» **Soal a**
Ringkas paragraf dalam teks tentang bid'ah yang diawali dengan "Perjalanan agama Islam" menjadi daftar butir yang tetap memuat fakta-fakta utamanya.

Ditulis oleh: Al-Ustadz Abu Muhammad Harits Abrar Thalib
Allah
subhanahuwata’ala menurunkan agama Islam dalam keadaan telah sempurna.
Ia tidak membutuhkan penambahan ataupun pengurangan. Namun toh, banyak
manusia menciptakan amalan-amalan baru yang disandarkan pada agama hanya
karena kebanyakan dari mereka menganggap baik perbuatan tersebut.
Perjalanan
agama Islam yang telah mencapai rentang waktu 14 abad lebih, sedikit
banyak memberikan pengaruh bagi para penganutnya. Sebagian besar di
antara mereka menjalankan agama ini hanya sebatas seperti apa yang
dilakukan para orang tuanya. Yang lebih parah, tidak sedikit pula yang
menjalankan agama ini dalam kungkungan kelompok-kelompok sesat seperti
Khawarij, Syi’ah, Mu’tazilah, Sufi, dan sebagainya. Sementara yang
menjalankan agama ini di atas pemahaman yang sahih jumlahnya amatlah
sedikit.
Seperti inilah kondisi umat Islam. As-Sunnah (ajaran Nabi
shalallahu’alaihi wa sallam) sudah semakin asing sementara bid’ah kian
berkembang. Banyak orang menganggap As-Sunnah sebagai bid’ah dan
menganggap bid’ah sebagai As-Sunnah. Syi’ar-syi’ar bid’ah dengan
mudahnya dijumpai di sekeliling kita, sebaliknya syi’ar-syi’ar As-Sunnah
bagaikan barang langka. Bid’ah secara bahasa artinya adalah mengadakan
sesuatu tanpa ada contoh sebelumnya. Dari sini, maka pengertian firman
Allah subhanahuwata’ala:
“Allah Pencipta langit dan bumi.” (al-Baqarah: 117)
Maknanya adalah yang mengadakan keduanya tanpa ada contoh sebelumnya. (al-I’tisham, 1/49)

» **Data yang Disediakan**
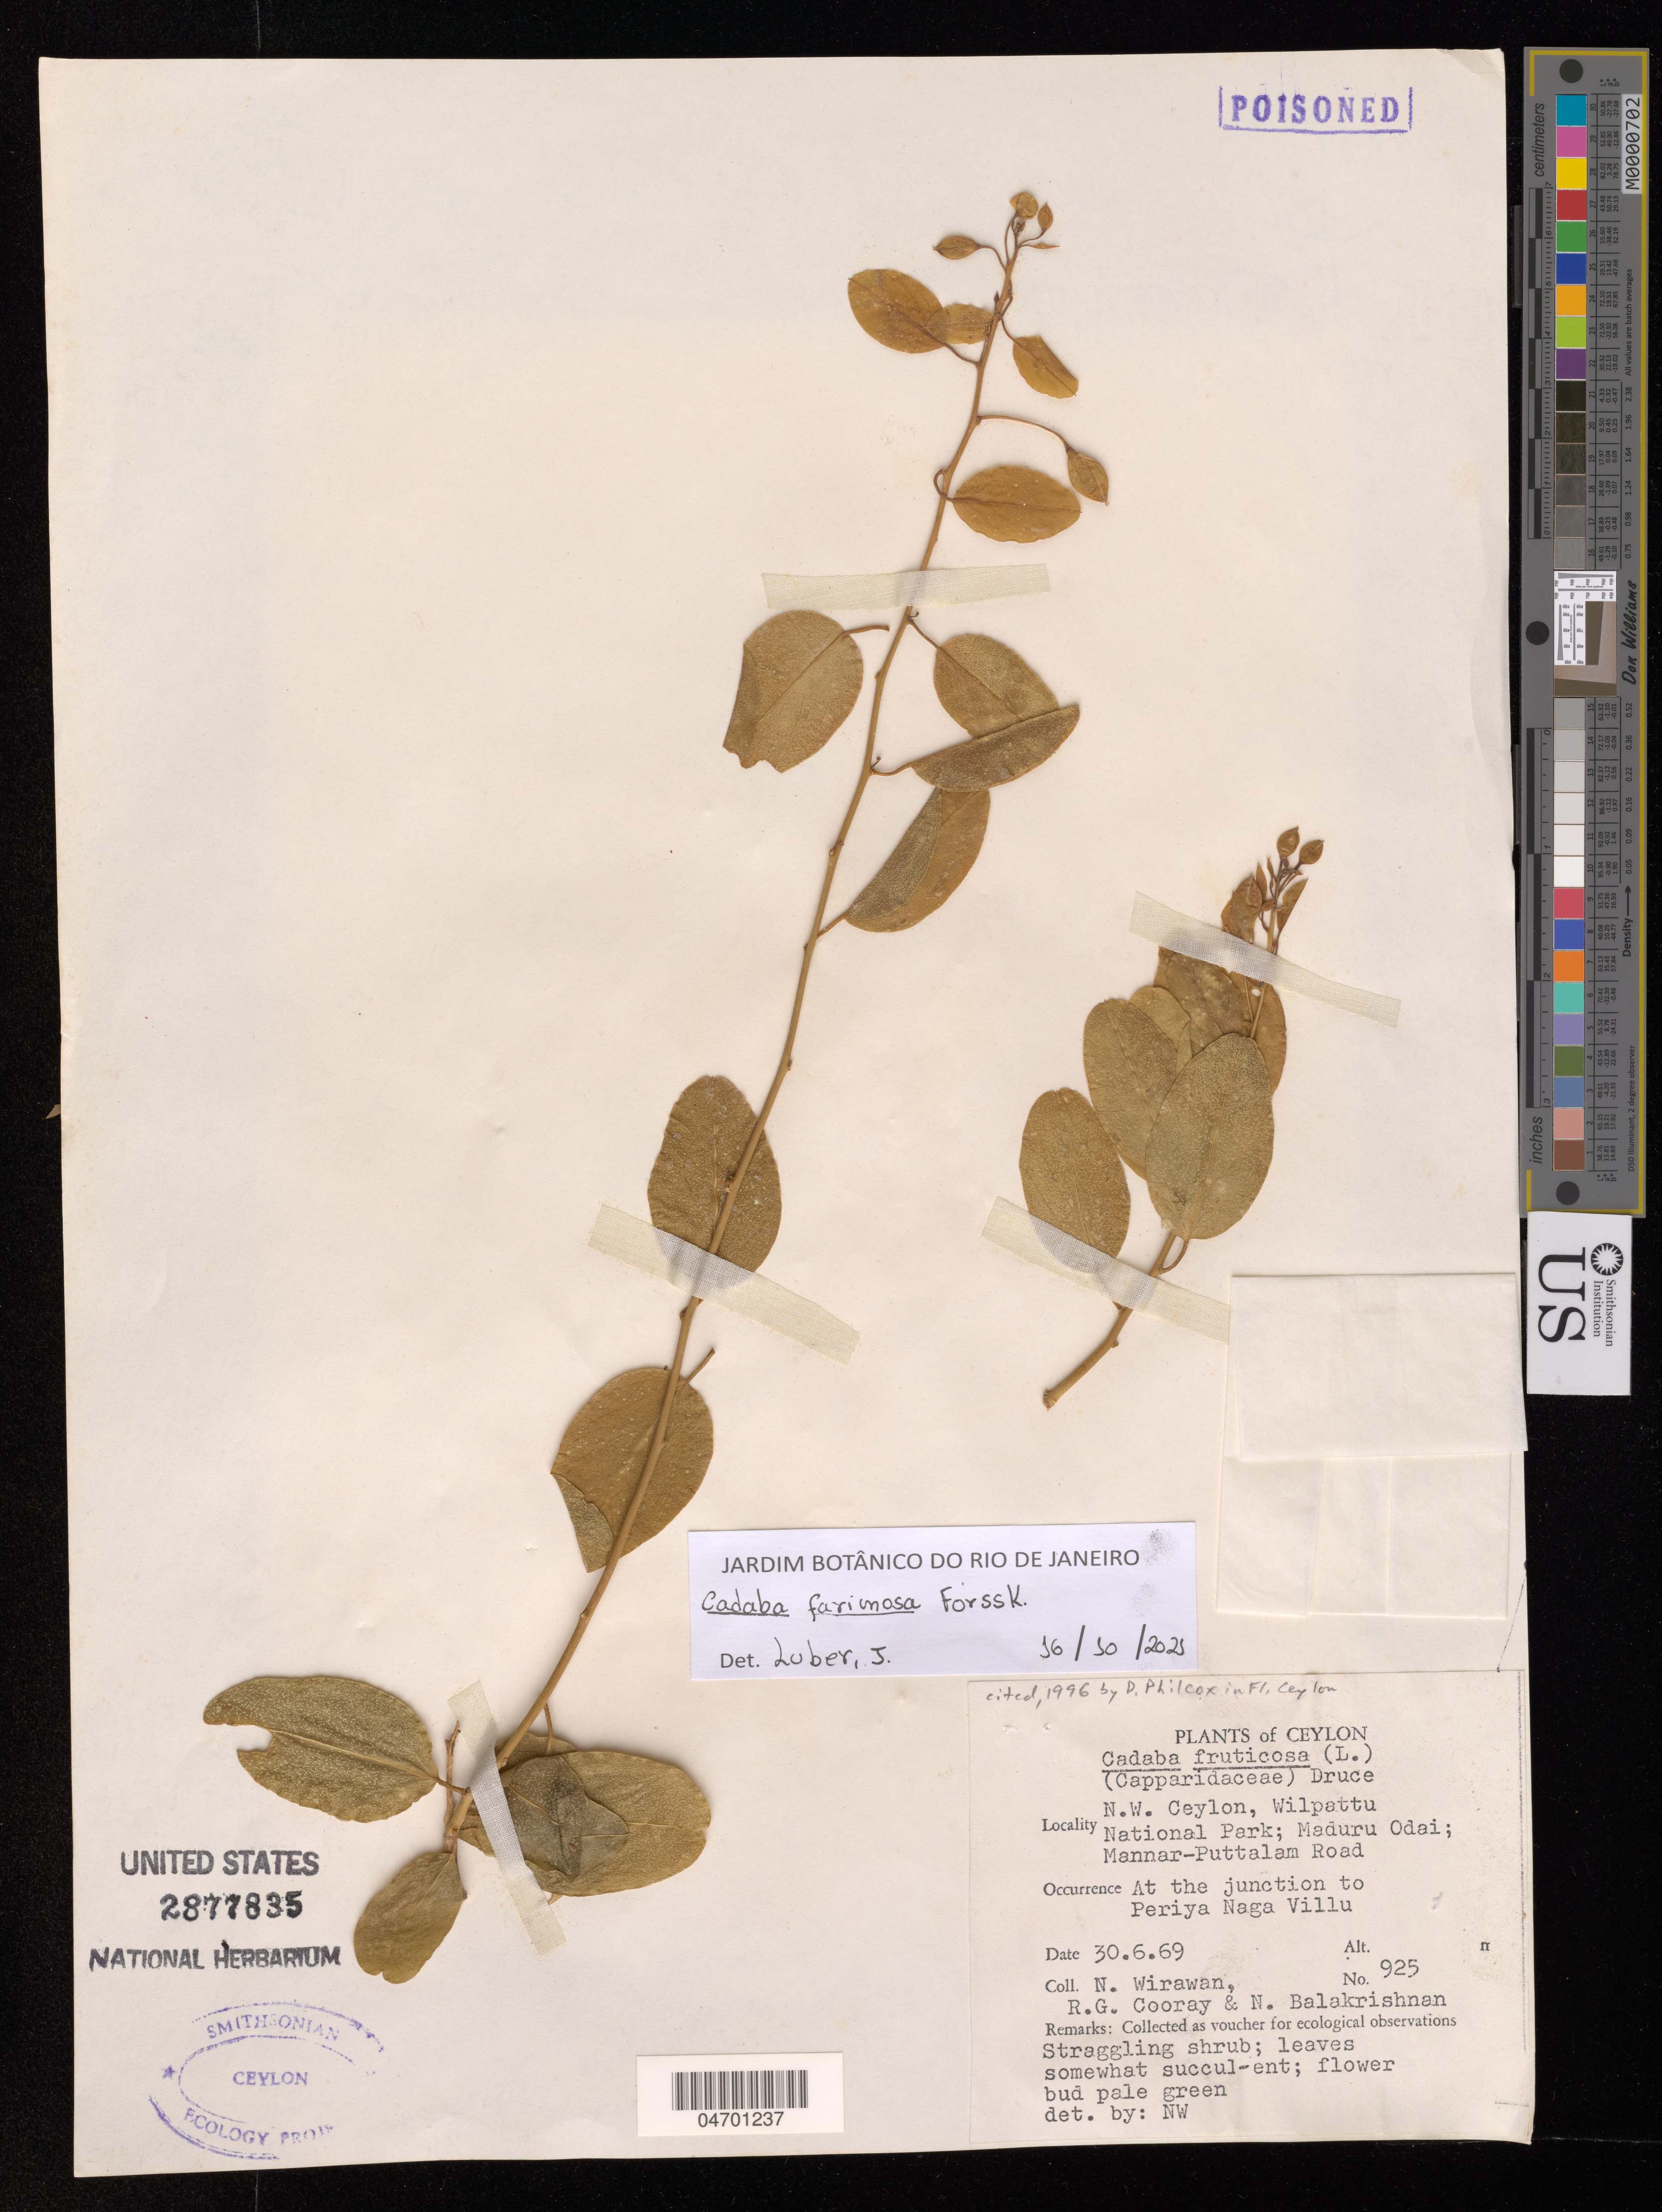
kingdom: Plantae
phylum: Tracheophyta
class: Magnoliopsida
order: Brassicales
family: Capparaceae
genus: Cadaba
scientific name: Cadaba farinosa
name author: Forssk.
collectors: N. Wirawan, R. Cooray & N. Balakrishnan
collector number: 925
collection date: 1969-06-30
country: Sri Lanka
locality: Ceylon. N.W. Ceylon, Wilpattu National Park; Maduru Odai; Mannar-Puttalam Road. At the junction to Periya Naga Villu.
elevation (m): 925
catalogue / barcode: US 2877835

» **Soal b**
Tukar "locality" dengan "lokasi" pada baris-baris listing, mulai dari baris yang memuat "country: Sri Lanka" hingga akhir listing. Tuliskan kembali hanya baris-baris itu tanpa perubahan lain.

» **Jawaban Latihan a**
- Agama Islam telah berjalan lebih dari 14 abad dan sedikit banyak memengaruhi para penganutnya.
- Sebagian besar penganutnya menjalankan agama hanya sebatas seperti yang dilakukan orang tua mereka.
- Tidak sedikit yang menjalankannya dalam kungkungan kelompok sesat seperti Khawarij, Syi'ah, Mu'tazilah, dan Sufi.
- Jumlah yang menjalankannya di atas pemahaman yang sahih amatlah sedikit.

» **Jawaban Latihan b**
country: Sri Lanka
lokasi: Ceylon. N.W. Ceylon, Wilpattu National Park; Maduru Odai; Mannar-Puttalam Road. At the junction to Periya Naga Villu.
elevation (m): 925
catalogue / barcode: US 2877835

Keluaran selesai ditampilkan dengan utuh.